[Work task]:
Pick out and copy every line below that has the word "these".
Information given: Begin
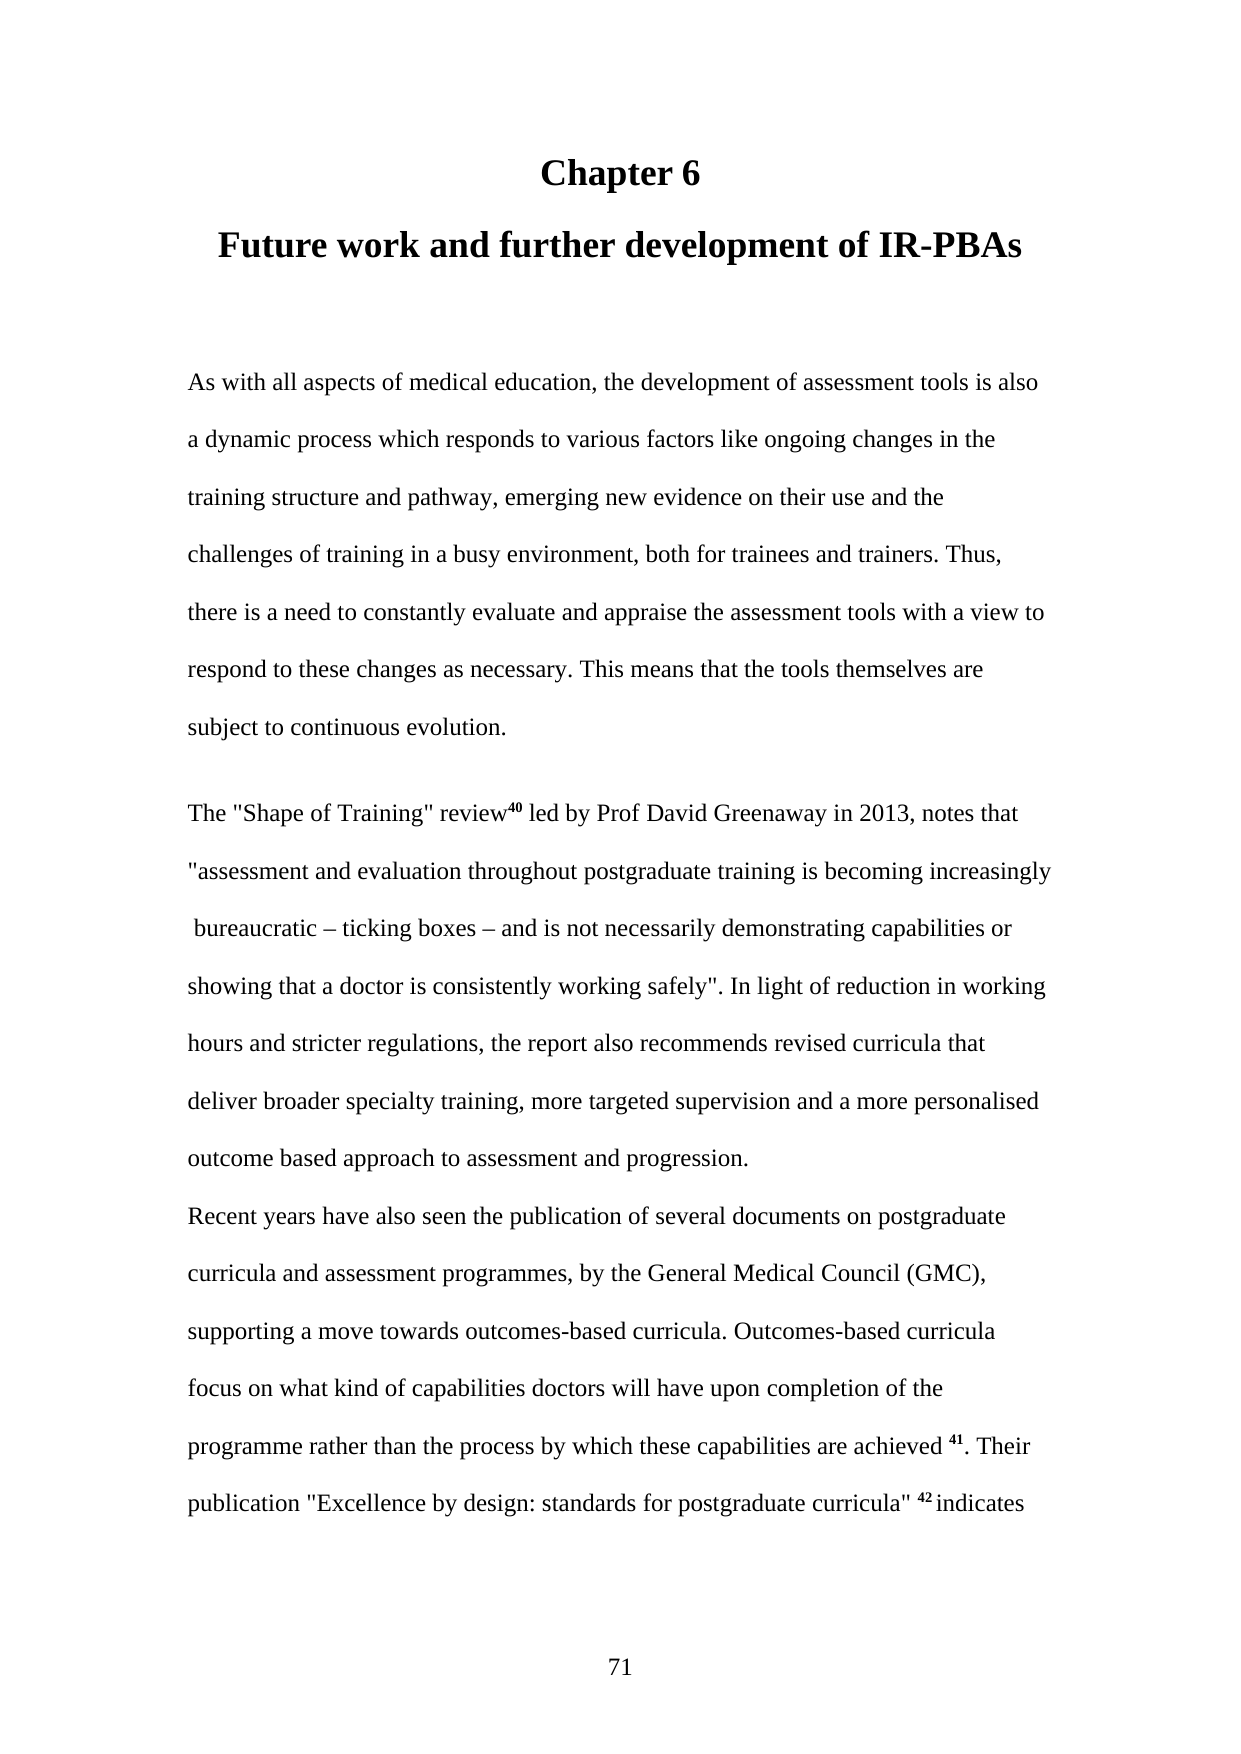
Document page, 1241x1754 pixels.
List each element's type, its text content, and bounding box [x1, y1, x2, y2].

text programme rather than the process by which these capabilities are achieved 41. Their [187, 1431, 1053, 1460]
text Recent years have also seen the publication of several documents on postgraduate [187, 1201, 1053, 1230]
subtitle As with all aspects of medical education, the development of assessment tools is also a dynamic process which responds to various factors like ongoing changes in the training structure and pathway, emerging new evidence on their use and the challenges of training in a busy environment, both for trainees and trainers. Thus, there is a need to constantly evaluate and appraise the assessment tools with a view to respond to these changes as necessary. This means that the tools themselves are subject to continuous evolution. [187, 367, 1053, 741]
text outcome based approach to assessment and progression. [187, 1143, 1053, 1172]
text supporting a move towards outcomes-based curricula. Outcomes-based curricula [187, 1316, 1053, 1345]
text hours and stricter regulations, the report also recommends revised curricula that [187, 1028, 1053, 1057]
text The "Shape of Training" review40 led by Prof David Greenaway in 2013, notes that [187, 798, 1053, 827]
text publication "Excellence by design: standards for postgraduate curricula" 42 indicates [187, 1488, 1053, 1517]
subtitle Chapter 6 [187, 150, 1053, 193]
subtitle Future work and further development of IR-PBAs [187, 222, 1053, 265]
text deliver broader specialty training, more targeted supervision and a more personalised [187, 1086, 1053, 1115]
text focus on what kind of capabilities doctors will have upon completion of the [187, 1373, 1053, 1402]
text curricula and assessment programmes, by the General Medical Council (GMC), [187, 1258, 1053, 1287]
text showing that a doctor is consistently working safely". In light of reduction in working [187, 971, 1053, 1000]
text bureaucratic – ticking boxes – and is not necessarily demonstrating capabilities or [187, 913, 1053, 942]
text "assessment and evaluation throughout postgraduate training is becoming increasingly [187, 856, 1053, 885]
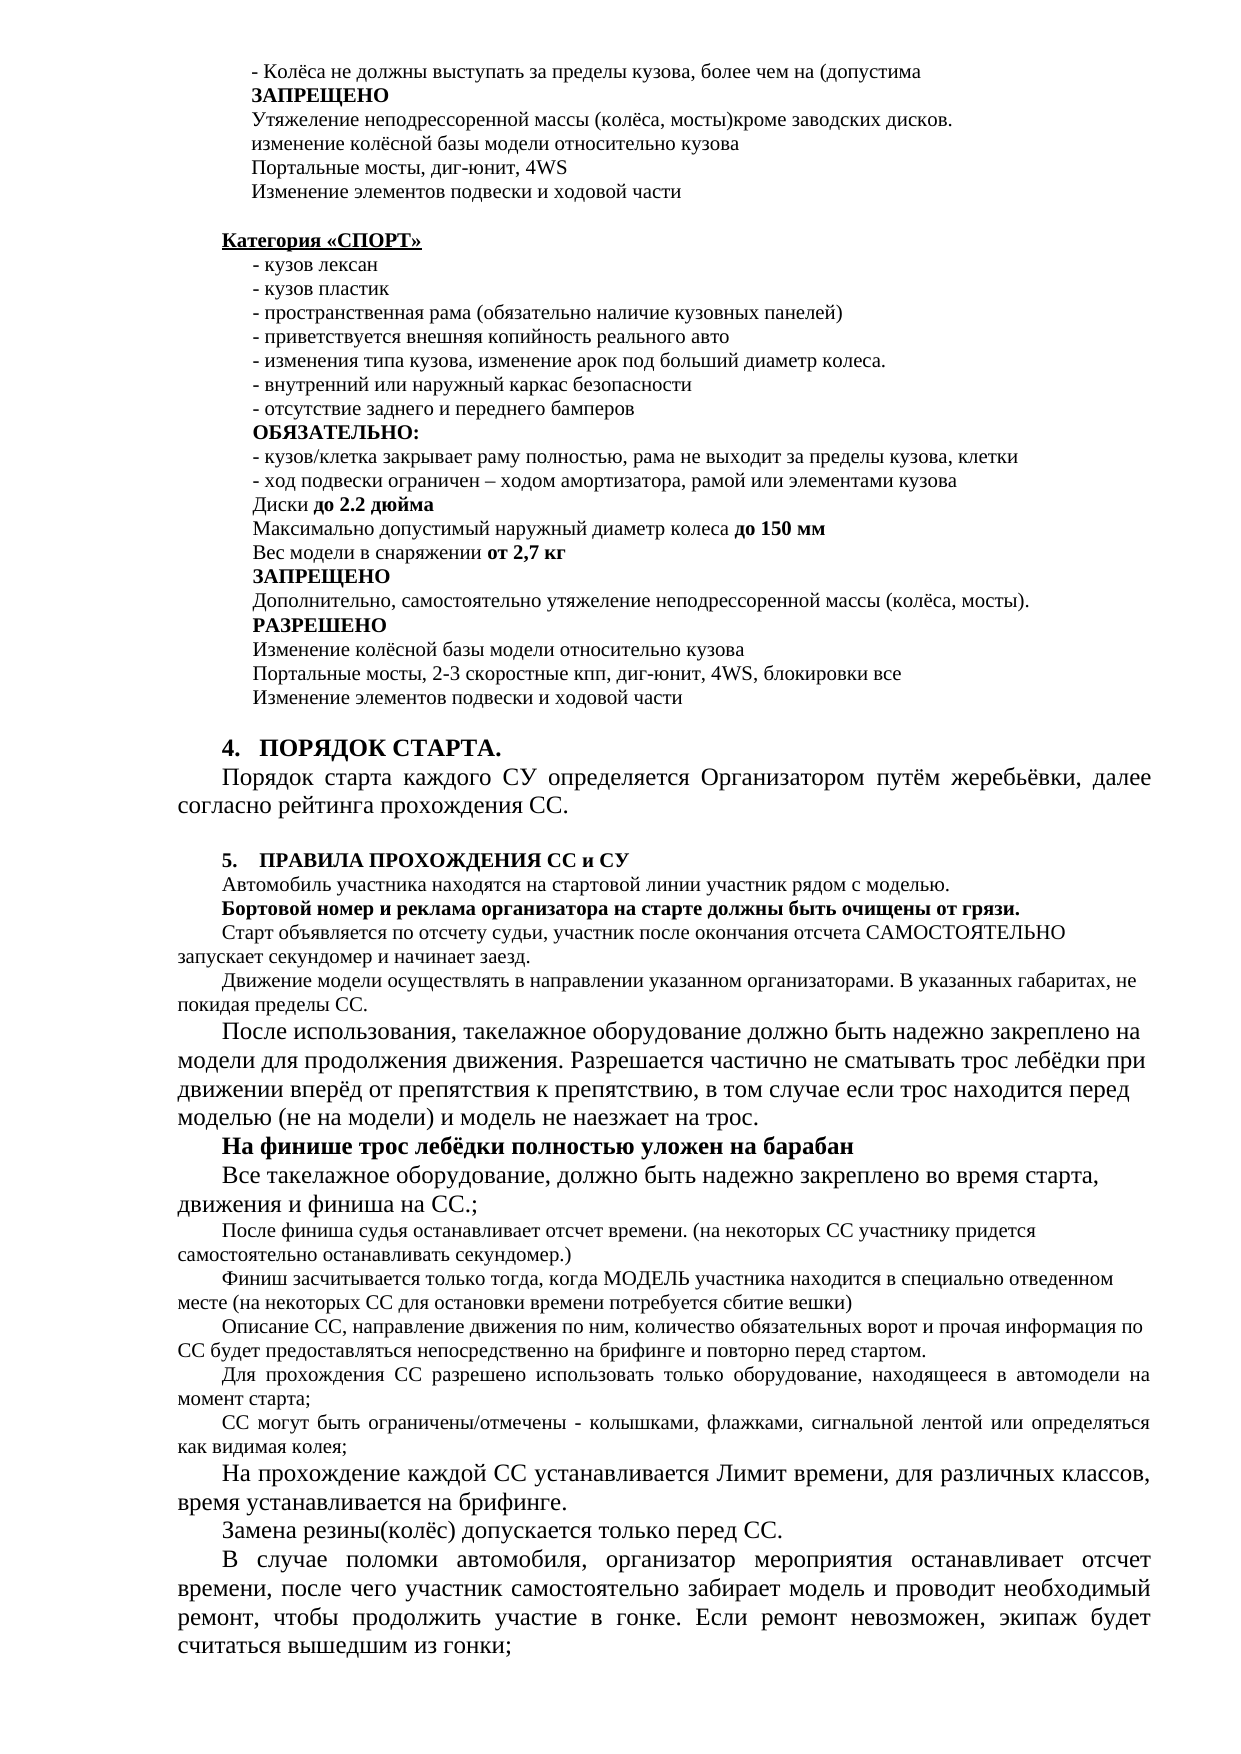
Information given: End
[Exercise result]:
text programme rather than the process by which these capabilities are achieved 41. Their [187, 1431, 1053, 1460]
subtitle As with all aspects of medical education, the development of assessment tools is also a dynamic process which responds to various factors like ongoing changes in the training structure and pathway, emerging new evidence on their use and the challenges of training in a busy environment, both for trainees and trainers. Thus, there is a need to constantly evaluate and appraise the assessment tools with a view to respond to these changes as necessary. This means that the tools themselves are subject to continuous evolution. [187, 367, 1053, 741]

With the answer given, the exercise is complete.